• [The problem]: Copy nothing but the lines below running from the line containing "Foursquare checkin photos" through the line containing "while expanding links", both end lines included.

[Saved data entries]

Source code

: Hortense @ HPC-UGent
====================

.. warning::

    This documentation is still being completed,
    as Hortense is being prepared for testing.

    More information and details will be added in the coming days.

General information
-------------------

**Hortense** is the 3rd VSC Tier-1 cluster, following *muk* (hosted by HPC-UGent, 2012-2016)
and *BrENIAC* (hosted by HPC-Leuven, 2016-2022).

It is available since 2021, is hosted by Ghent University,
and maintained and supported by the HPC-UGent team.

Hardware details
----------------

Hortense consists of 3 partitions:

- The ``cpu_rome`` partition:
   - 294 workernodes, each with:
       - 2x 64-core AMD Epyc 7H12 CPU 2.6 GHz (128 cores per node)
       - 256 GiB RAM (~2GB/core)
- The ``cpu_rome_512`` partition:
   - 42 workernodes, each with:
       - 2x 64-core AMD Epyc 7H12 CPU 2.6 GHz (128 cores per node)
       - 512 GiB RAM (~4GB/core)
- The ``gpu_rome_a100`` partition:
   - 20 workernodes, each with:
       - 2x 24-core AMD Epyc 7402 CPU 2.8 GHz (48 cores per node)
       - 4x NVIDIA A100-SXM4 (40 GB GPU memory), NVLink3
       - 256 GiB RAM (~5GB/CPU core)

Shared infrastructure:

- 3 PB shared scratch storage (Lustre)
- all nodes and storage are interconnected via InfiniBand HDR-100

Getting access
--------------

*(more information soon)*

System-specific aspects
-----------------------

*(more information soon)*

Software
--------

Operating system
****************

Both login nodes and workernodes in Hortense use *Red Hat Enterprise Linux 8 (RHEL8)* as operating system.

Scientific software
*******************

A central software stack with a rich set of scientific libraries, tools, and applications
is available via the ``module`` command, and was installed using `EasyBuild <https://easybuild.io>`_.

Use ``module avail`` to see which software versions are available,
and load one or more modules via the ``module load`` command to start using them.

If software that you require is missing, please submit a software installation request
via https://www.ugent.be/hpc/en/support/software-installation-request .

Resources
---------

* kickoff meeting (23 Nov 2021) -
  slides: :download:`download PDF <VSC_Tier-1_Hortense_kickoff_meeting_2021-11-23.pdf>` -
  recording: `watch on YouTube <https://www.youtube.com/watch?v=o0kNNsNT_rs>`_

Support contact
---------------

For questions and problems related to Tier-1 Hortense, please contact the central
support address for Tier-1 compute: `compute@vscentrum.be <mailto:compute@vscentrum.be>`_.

---

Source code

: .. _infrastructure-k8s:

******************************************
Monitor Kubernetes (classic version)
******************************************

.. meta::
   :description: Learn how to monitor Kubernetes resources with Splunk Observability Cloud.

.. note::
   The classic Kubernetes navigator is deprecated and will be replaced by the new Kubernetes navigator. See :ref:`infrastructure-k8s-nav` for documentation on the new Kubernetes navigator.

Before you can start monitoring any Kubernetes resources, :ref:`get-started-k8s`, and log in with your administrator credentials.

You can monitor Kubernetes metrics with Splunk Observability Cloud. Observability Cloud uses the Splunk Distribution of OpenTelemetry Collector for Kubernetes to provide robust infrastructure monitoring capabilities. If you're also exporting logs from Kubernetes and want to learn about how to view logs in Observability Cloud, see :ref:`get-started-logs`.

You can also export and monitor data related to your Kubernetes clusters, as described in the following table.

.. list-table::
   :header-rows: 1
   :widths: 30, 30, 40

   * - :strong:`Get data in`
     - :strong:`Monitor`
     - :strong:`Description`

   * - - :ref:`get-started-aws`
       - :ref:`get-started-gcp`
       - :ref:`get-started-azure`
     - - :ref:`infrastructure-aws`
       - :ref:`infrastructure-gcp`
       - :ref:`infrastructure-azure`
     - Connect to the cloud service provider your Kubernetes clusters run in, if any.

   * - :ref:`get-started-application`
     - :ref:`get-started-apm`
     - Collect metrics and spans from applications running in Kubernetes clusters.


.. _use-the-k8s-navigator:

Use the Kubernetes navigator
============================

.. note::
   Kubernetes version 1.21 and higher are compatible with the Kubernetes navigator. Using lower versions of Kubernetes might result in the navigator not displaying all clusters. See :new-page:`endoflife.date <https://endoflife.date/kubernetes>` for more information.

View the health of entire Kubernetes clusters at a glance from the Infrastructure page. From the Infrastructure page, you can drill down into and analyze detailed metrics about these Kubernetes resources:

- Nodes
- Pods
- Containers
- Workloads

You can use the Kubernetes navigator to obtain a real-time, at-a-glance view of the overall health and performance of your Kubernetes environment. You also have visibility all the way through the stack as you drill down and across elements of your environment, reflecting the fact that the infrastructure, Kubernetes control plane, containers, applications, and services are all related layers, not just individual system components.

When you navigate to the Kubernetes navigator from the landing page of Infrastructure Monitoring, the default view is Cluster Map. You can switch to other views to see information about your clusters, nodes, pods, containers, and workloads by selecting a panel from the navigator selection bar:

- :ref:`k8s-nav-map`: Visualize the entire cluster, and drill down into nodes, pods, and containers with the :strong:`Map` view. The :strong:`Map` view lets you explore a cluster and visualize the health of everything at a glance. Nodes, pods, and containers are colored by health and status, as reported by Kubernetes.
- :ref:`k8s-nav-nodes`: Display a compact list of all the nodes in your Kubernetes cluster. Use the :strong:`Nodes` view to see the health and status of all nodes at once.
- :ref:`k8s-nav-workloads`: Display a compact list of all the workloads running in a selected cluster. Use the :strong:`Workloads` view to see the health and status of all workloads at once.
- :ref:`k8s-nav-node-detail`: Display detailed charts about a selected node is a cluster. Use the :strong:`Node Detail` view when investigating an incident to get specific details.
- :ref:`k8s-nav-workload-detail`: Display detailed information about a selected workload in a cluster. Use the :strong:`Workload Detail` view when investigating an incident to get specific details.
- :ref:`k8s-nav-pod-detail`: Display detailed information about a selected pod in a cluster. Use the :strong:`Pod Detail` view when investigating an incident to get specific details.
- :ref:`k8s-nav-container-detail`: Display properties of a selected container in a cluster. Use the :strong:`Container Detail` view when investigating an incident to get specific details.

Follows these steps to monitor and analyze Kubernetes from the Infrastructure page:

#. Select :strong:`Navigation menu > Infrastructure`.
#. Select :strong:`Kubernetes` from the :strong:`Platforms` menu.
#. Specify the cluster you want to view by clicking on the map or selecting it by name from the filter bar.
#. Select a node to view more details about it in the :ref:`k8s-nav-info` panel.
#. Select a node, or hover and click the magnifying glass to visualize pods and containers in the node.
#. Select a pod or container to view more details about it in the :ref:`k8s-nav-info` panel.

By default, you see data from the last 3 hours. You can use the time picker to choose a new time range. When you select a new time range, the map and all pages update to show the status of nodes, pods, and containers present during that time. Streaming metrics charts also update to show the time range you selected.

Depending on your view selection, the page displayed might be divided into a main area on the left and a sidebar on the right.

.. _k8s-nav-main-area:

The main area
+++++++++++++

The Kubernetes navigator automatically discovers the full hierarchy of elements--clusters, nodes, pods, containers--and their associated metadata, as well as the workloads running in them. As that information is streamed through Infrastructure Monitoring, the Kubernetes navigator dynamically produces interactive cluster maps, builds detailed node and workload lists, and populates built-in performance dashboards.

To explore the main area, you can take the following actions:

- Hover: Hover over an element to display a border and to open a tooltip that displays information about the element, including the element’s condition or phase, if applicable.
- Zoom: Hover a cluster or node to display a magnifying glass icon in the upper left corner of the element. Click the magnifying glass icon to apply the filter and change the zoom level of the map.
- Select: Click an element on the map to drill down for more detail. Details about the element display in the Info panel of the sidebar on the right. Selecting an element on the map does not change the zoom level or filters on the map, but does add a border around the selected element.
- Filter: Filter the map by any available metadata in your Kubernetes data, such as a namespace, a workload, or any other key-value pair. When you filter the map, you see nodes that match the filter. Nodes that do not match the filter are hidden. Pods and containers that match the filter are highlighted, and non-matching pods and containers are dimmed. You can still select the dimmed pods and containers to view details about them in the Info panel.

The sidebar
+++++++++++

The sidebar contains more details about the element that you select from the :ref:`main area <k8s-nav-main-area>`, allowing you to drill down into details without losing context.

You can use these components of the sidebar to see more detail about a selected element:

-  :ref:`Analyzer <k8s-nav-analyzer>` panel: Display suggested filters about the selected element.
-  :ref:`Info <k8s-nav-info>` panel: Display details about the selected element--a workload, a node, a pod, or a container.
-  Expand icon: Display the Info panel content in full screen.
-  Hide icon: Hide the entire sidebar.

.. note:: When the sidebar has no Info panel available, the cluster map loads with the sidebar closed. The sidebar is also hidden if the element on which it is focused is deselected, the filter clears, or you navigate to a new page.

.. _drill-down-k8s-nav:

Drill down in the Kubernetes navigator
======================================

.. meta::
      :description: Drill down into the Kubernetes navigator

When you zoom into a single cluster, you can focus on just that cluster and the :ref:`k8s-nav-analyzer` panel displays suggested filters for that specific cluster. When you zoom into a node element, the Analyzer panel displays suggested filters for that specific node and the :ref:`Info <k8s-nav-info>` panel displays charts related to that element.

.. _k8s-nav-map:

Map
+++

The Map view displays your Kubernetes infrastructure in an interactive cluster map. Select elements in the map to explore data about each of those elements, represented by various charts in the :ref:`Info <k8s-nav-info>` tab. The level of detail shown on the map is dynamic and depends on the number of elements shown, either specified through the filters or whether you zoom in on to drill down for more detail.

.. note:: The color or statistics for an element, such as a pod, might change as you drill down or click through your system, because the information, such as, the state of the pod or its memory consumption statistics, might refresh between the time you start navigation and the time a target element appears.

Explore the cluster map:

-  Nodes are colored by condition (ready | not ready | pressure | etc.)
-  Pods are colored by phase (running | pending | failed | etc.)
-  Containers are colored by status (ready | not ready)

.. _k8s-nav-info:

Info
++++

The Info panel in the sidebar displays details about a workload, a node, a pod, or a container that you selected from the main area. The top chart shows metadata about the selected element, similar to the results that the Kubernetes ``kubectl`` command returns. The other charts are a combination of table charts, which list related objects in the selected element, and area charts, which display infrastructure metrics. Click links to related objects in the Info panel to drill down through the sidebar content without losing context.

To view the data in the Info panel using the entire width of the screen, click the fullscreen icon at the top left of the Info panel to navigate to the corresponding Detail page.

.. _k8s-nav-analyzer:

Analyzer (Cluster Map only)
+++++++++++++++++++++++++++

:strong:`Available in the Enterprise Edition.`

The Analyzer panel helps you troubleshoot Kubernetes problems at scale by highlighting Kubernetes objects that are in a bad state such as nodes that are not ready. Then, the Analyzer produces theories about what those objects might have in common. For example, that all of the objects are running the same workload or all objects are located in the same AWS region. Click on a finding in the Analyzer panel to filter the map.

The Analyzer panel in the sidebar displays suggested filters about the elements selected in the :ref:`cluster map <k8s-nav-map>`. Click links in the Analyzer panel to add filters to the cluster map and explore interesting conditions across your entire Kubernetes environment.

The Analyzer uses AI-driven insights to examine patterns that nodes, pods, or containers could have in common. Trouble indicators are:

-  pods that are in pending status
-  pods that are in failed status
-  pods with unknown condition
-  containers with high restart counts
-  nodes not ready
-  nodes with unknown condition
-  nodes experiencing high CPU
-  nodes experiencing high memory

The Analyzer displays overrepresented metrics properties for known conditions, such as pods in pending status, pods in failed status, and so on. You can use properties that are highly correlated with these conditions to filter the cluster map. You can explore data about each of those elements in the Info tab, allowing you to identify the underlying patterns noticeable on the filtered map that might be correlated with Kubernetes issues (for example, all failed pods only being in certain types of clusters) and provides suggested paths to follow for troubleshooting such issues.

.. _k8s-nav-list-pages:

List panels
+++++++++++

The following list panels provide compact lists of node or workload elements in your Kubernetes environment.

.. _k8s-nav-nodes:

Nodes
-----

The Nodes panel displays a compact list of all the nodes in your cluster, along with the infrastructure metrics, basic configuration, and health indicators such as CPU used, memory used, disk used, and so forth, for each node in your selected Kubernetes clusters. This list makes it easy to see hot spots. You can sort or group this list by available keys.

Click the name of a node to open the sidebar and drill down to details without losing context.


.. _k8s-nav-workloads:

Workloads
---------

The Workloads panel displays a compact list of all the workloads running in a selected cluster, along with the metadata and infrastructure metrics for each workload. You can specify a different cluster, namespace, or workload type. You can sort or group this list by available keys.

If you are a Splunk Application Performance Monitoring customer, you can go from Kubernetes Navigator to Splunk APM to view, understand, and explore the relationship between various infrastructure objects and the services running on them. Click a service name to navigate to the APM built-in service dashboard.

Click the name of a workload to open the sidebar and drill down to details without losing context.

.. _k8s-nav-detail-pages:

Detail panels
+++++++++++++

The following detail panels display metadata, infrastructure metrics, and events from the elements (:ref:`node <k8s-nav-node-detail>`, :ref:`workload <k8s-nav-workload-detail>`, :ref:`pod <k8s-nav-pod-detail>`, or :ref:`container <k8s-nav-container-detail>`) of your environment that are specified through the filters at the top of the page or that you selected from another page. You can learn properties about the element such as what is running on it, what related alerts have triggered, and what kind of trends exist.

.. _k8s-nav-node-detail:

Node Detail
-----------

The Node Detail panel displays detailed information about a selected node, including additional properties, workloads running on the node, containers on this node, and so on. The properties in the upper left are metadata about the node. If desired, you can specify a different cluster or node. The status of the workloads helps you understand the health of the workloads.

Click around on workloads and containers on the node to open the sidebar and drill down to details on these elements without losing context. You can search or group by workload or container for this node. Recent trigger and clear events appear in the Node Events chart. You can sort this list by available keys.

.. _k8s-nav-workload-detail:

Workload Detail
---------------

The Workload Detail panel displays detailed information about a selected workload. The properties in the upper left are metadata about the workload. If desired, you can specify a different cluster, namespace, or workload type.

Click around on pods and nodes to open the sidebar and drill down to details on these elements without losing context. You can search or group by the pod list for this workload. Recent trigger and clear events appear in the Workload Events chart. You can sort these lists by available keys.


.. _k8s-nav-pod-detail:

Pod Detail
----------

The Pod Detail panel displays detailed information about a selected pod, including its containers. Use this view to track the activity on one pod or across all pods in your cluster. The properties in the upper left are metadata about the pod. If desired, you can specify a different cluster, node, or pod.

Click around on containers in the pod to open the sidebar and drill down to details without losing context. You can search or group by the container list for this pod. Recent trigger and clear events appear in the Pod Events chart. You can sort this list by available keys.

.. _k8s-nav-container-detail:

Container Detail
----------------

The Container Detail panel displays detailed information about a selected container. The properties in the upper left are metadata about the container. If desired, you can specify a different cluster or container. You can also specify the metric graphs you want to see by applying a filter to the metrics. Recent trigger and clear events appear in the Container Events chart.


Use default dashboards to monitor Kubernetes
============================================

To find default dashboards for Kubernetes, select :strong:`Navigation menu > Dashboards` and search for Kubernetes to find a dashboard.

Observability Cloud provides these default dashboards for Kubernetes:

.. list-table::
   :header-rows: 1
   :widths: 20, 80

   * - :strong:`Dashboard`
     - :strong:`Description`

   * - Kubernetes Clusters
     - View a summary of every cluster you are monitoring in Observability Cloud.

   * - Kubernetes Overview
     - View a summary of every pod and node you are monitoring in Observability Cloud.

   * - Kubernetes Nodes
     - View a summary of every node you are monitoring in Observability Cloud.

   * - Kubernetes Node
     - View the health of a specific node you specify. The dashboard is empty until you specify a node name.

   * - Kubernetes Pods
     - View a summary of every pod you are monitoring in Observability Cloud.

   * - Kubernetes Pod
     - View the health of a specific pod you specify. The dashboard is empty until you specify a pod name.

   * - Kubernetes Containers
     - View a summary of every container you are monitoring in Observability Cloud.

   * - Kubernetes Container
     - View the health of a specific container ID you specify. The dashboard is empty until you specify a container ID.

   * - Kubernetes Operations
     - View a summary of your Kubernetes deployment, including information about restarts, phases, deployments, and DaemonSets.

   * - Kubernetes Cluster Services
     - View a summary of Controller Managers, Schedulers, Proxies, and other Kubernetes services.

---

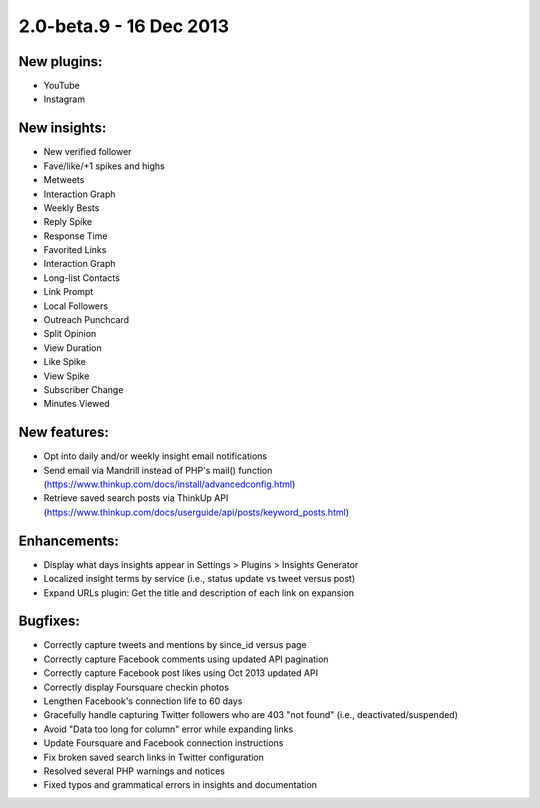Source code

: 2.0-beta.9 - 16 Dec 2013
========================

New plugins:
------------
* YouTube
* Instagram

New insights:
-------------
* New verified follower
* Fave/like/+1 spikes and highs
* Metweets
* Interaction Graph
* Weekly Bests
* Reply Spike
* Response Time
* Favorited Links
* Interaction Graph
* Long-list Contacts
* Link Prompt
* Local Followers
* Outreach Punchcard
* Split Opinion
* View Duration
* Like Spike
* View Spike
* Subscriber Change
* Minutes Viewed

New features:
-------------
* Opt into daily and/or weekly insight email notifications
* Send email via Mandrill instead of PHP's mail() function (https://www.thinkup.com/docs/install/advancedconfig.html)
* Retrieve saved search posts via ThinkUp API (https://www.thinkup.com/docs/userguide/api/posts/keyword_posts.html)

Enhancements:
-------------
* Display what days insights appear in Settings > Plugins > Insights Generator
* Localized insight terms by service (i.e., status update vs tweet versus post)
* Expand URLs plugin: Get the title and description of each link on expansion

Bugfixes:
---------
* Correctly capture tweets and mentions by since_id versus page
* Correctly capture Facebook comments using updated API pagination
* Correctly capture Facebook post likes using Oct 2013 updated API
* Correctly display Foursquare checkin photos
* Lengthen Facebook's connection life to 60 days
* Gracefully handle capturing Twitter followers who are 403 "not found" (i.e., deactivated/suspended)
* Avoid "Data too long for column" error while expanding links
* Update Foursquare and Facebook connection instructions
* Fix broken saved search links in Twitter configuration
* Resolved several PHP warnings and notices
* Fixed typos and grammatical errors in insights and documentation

• [Problem solution]:
* Correctly display Foursquare checkin photos
* Lengthen Facebook's connection life to 60 days
* Gracefully handle capturing Twitter followers who are 403 "not found" (i.e., deactivated/suspended)
* Avoid "Data too long for column" error while expanding links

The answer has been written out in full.